Some of the Black women who were KICKED OFF the Nappa Valley Wine Train.

Visitors to Bertony Faustin’s winery assume he just works there but African Americans are not only increasingly consumers of fine wine but producers.

Bertony Faustin didn’t set out to be Oregon’s first black winemaker. He just wanted to make good wine. What he hadn’t anticipated was the disbelief that often comes when customers realise a black man owns the winery.

“People are always surprised. Everybody assumes that … I am not the winemaker,” said the 43-year-old, who opened Abbey Creek Winery four years ago. “The image of the winemaker is an old white guy.”

The industry’s stereotype, Faustin said, is one of status and racial homogeneity. Photographs in wine publications feature expensive tasting rooms and white families touting well-bred pedigrees.

But more African Americans and other minorities are increasingly making and drinking fine wine, and wine-tasting clubs for African Americans have proliferated. Experts say the shift comes with its challenges.

 

Last month, the Napa Valley Wine Train in California kicked a book club composed mostly of black women off a tasting tour. The women said it was because of their ethnicity; the train spokesman said employees repeatedly asked the women to quieten down. The company later apologised and promised to train employees on cultural diversity and sensitivity.

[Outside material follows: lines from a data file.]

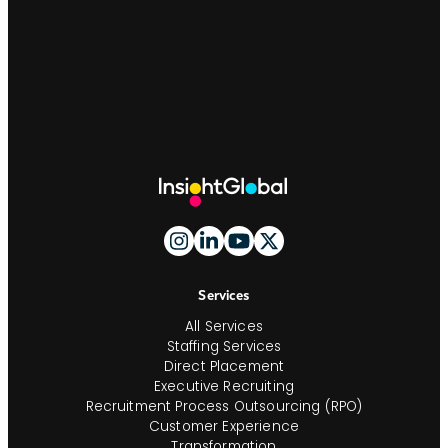
Site
Footer
And
Navigation
Services
All Services
Staffing Services
Direct Placement
Executive Recruiting
Recruitment Process Outsourcing (RPO)
Customer Experience
Transformation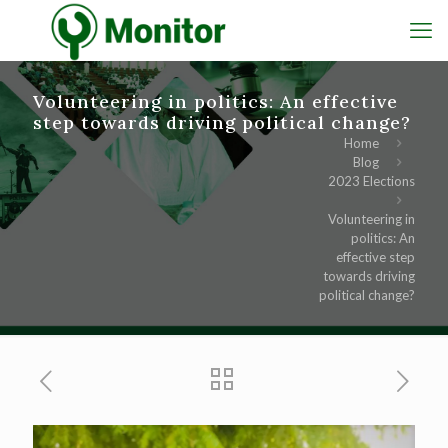
Volunteering in politics: An effective
step towards driving political change?
Home
Blog
2023 Elections
Volunteering in
politics: An
effective step
towards driving
political change?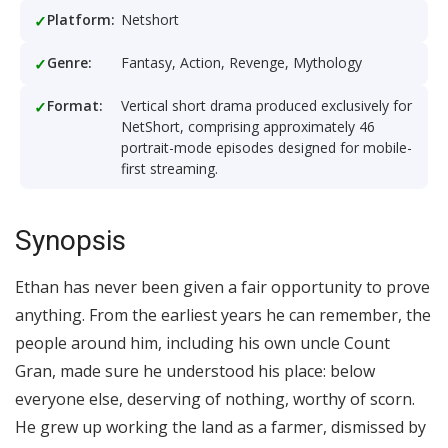
Platform:
Netshort
Genre:
Fantasy, Action, Revenge, Mythology
Format:
Vertical short drama produced exclusively for
NetShort, comprising approximately 46
portrait-mode episodes designed for mobile-
first streaming.
Synopsis
Ethan has never been given a fair opportunity to prove
anything. From the earliest years he can remember, the
people around him, including his own uncle Count
Gran, made sure he understood his place: below
everyone else, deserving of nothing, worthy of scorn.
He grew up working the land as a farmer, dismissed by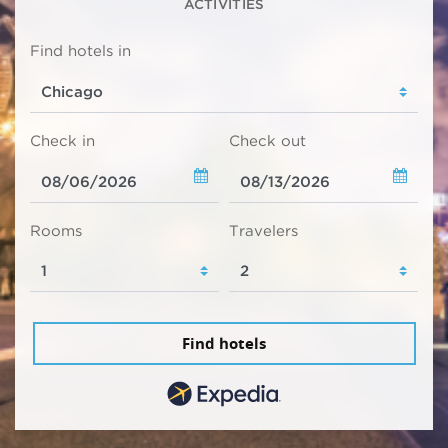
ACTIVITIES
Find hotels in
Check in
Check out
Rooms
Travelers
Find hotels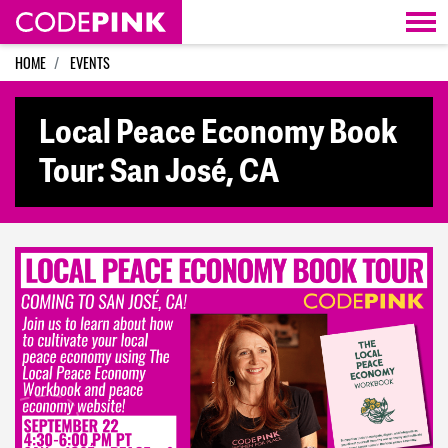
Skip navigation
HOME
EVENTS
Local Peace Economy Book
Tour: San José, CA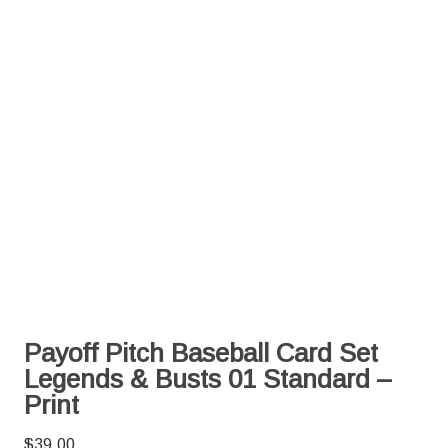
Payoff Pitch Baseball Card Set
Legends & Busts 01 Standard –
Print
$
39.00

Faustin is making a documentary film about breaking the racial barrier, with the goals of giving more visibility to African American, Latino, Asian and gay vintners.

“The reality is, we’ve been kept out of the industry for a long time. Civil rights is just 50 years old, and for us to even have opportunities to dine out at established restaurants is fairly new,” said Marcia Jones, an African American who hosts the syndicated weekly radio show Wine Talk, on which she interviews black people in the industry.

Despite African Americans’ strong historical ties to farming – 14% of the nation’s farmers in 1920 – they abandoned the work mostly due to the legacies of slavery and discriminatory policies. Today, just 1% of all farm operators are black, according to the 2012 US agriculture census.

In the wine industry, there are only a few dozen black vintners across the country, about 20 of them in Napa Valley.

Theodora Lee founded Theopolis Vineyards in 2003 in California’s Mendocino County. The law partner and trial lawyer bottles and markets her wine and is on course to sell about 800 cases this year.

“I’m returning to my family’s farming roots,” said Lee, whose grandfather was a sharecropper in Texas. “The only difference is, I own the land.”

Jerry Bias, a Virginia vintner who grew up in inner-city Baltimore and later became a Wall Street trader, was inspired by a wealthy African American businessman to “to take the shackles off of my own thinking and do whatever my dreams call me to do.” He planted vines in 2001 and runs Wisdom Oak Winery. He produces about 2,500 cases a year. “Excellence is colourless,” he said.

The Oregon Wine Board knows of one African American winemaker: Faustin. He’s a winemaker by accident. After moving from New York 15 years ago to be an anaesthesia technician, he met his wife and the couple moved to the city’s outskirts on her parents’ property.

With his in-laws’ blessing, Faustin took over their vineyard in 2008, found a mentor and enrolled in a viticulture programme. Faustin now sells about 800 to 1,000 cases a year directly to customers, and he’s sold out of every vintage, he said.

His documentary, Red, White and Black, will feature several people of colour and a lesbian couple. Their stories, he says, prove that despite financial barriers, first-generation minority winemakers can succeed.